[BEGIN Extract provided]

Some things just go together nicely like bacon and eggs, Saturdays and SEC football, boiled crawfish and potatoes, and shorts and flip flops. If I could have all four pairs in one day, I’d consider that a great day. There are some things, however, that come together but should probably part ways: peas and carrots, kids and candy, socks and sandals, and liturgical dancers on hover boards. Seriously, I saw the latter on Facebook last night. I didn’t want to watch, but I couldn’t turn away.
As the new year approaches, we all are prepared to turn away from our bad habits and resolve to do better. Resolutions — they start after Thanksgiving, gain momentum around Christmas, and fizzle out by the second week of the new year. It happens every year. We decide to lose weight, so we join a gym, buy workout clothes, and tell everybody we know so that they will hold us accountable. We all do it — smokers who resolve to stop smoking, couch potatoes who resolve to exercise more, and average students who resolve to become Straight-A students. The problem with all of these scenarios is that we set ourselves up for failure, and when things get tough, we give up, and everybody knows it. What we’re left with is regret — regret that we ever made those resolutions, regret that we convinced ourselves that we’d go to the gym after working 12 hours, and regret that we bought two cartons of cigarettes after posting pics of ourselves on Instragram buying Nicorette.

[END Extract provided]
[BEGIN Given information]

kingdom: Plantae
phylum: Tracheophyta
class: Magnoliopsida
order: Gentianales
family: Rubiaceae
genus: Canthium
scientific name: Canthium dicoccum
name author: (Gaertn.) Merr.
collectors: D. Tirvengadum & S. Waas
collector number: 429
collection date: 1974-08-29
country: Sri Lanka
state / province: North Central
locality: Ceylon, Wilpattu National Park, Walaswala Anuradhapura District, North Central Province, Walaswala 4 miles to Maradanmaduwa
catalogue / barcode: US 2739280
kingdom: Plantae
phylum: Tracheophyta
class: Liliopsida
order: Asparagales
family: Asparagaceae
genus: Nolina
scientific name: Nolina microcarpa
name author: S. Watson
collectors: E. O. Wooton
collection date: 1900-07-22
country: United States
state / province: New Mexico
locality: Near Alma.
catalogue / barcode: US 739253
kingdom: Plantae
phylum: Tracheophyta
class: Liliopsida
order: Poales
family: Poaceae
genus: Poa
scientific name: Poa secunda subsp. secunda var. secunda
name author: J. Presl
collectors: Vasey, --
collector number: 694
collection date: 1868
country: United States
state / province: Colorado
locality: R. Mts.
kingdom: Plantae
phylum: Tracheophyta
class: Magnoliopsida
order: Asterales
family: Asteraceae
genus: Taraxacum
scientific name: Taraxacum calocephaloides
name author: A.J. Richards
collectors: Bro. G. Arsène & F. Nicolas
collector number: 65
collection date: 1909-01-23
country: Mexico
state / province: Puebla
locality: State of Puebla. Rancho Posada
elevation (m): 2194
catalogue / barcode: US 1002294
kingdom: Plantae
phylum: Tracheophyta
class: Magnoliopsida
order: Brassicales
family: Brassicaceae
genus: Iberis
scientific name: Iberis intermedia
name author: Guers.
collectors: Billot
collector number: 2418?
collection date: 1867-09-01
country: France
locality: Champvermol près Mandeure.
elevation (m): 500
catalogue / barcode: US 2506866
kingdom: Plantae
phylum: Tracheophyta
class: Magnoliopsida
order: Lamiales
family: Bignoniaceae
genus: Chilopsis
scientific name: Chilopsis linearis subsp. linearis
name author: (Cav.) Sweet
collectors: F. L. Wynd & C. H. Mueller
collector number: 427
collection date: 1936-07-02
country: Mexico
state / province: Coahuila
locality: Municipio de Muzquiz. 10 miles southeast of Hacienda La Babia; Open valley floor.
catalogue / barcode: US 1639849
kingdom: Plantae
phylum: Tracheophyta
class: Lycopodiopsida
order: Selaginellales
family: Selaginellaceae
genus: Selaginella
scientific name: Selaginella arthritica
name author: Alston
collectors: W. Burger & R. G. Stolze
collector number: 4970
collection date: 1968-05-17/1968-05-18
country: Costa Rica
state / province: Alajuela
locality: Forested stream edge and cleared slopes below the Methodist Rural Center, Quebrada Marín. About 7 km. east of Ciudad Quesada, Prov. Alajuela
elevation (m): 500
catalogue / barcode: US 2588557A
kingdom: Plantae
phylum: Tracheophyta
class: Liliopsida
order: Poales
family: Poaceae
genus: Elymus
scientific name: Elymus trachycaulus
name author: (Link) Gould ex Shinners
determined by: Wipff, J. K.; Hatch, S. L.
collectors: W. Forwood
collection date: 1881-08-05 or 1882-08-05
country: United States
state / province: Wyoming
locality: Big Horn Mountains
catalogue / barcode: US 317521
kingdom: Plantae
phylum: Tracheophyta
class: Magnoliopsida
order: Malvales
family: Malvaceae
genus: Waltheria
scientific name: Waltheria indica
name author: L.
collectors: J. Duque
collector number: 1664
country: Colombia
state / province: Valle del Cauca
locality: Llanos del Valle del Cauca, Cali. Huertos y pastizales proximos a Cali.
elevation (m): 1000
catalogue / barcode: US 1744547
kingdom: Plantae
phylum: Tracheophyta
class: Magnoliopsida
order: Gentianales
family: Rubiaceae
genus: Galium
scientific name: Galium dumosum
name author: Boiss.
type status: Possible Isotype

[END Given information]

List the four pairs that, according to the piece on New Year's resolutions above, go together nicely.

- Bacon and eggs
- Saturdays and SEC football
- Boiled crawfish and potatoes
- Shorts and flip flops